------ Task data

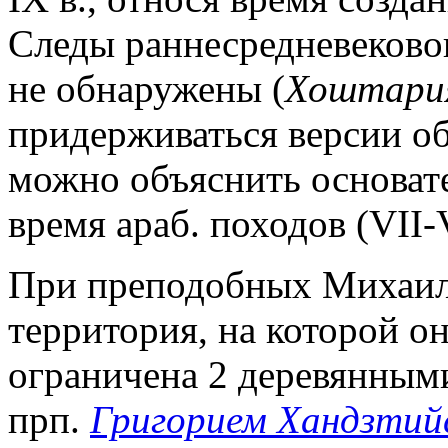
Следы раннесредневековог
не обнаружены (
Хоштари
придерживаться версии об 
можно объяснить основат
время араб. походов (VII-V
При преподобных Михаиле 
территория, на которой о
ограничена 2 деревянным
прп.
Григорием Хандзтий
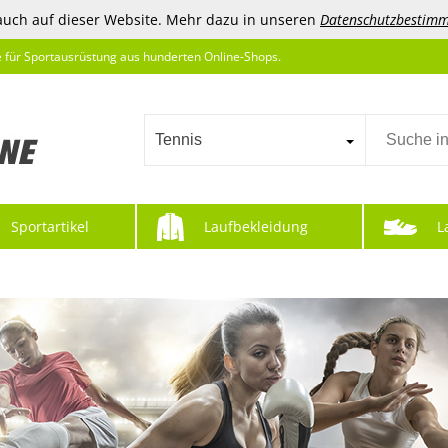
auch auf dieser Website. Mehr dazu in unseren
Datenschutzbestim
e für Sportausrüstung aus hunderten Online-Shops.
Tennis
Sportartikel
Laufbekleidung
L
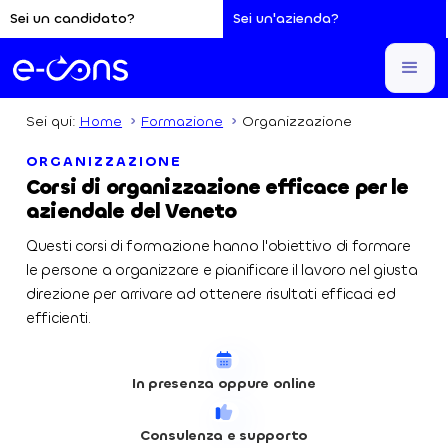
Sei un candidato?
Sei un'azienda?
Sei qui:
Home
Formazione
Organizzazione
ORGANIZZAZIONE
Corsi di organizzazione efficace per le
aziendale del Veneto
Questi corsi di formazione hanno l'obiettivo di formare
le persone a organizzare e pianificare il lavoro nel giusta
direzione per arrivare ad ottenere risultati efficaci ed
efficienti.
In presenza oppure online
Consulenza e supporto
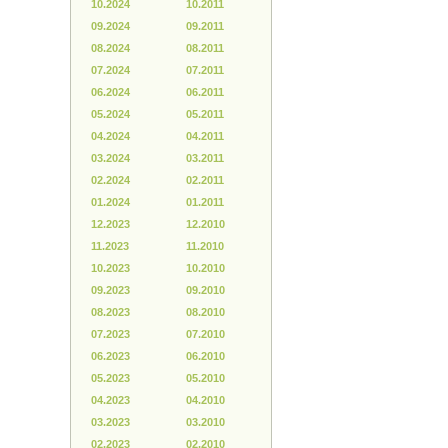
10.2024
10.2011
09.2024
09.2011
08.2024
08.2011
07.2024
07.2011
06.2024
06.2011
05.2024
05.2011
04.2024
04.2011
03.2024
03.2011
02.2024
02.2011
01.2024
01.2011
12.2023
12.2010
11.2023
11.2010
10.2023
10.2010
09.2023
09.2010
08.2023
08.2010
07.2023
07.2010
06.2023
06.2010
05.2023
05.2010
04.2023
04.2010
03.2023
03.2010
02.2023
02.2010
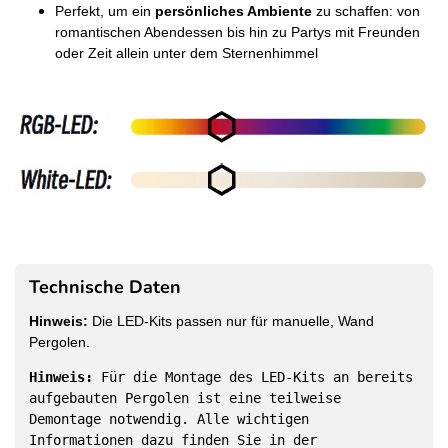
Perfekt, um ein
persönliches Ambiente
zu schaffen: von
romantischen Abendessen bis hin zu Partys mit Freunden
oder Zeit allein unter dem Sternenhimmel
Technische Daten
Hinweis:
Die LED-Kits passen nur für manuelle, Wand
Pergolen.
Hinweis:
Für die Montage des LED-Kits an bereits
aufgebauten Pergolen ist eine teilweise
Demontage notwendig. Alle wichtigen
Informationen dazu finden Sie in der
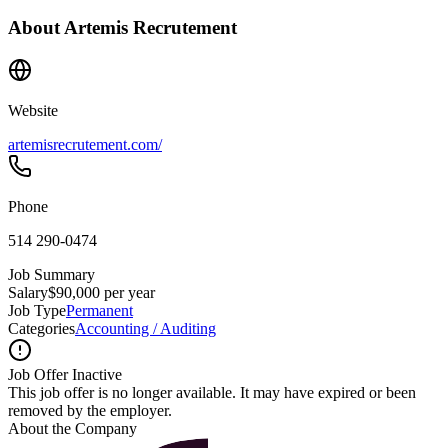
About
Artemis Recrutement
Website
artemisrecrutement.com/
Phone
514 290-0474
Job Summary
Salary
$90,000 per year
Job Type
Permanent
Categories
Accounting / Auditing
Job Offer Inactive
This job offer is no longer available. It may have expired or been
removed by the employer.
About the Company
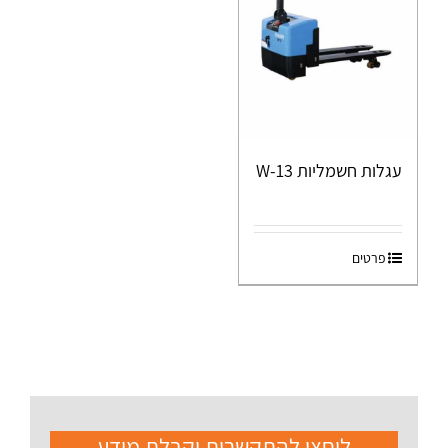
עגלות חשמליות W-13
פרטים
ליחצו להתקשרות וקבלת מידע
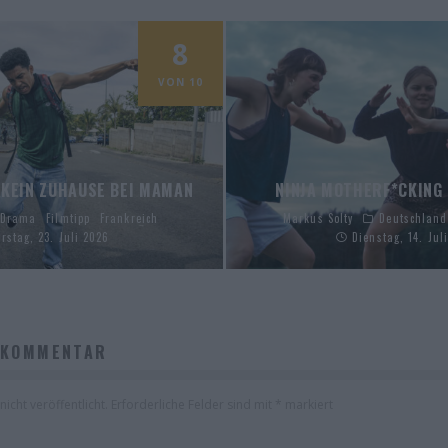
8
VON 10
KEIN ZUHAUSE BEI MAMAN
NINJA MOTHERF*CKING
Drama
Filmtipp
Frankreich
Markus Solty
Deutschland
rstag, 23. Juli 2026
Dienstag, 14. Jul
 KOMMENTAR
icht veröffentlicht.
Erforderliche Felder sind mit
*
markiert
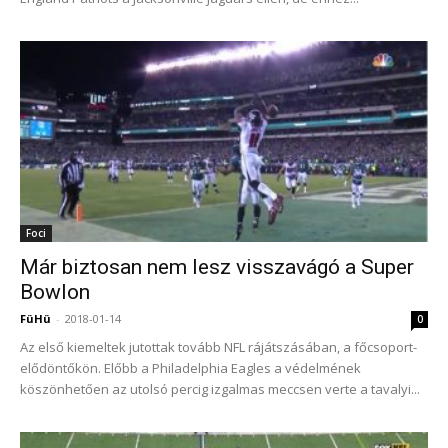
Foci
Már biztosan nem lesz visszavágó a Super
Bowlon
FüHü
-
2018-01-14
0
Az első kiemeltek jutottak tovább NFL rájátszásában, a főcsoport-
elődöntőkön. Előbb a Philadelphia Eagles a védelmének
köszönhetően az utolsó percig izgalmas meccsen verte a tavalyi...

------------

• To-do item: From the entries, copy every line in which the word "dazu" occurs.

• Response area:
auch auf dieser Website. Mehr dazu in unseren
Informationen dazu finden Sie in der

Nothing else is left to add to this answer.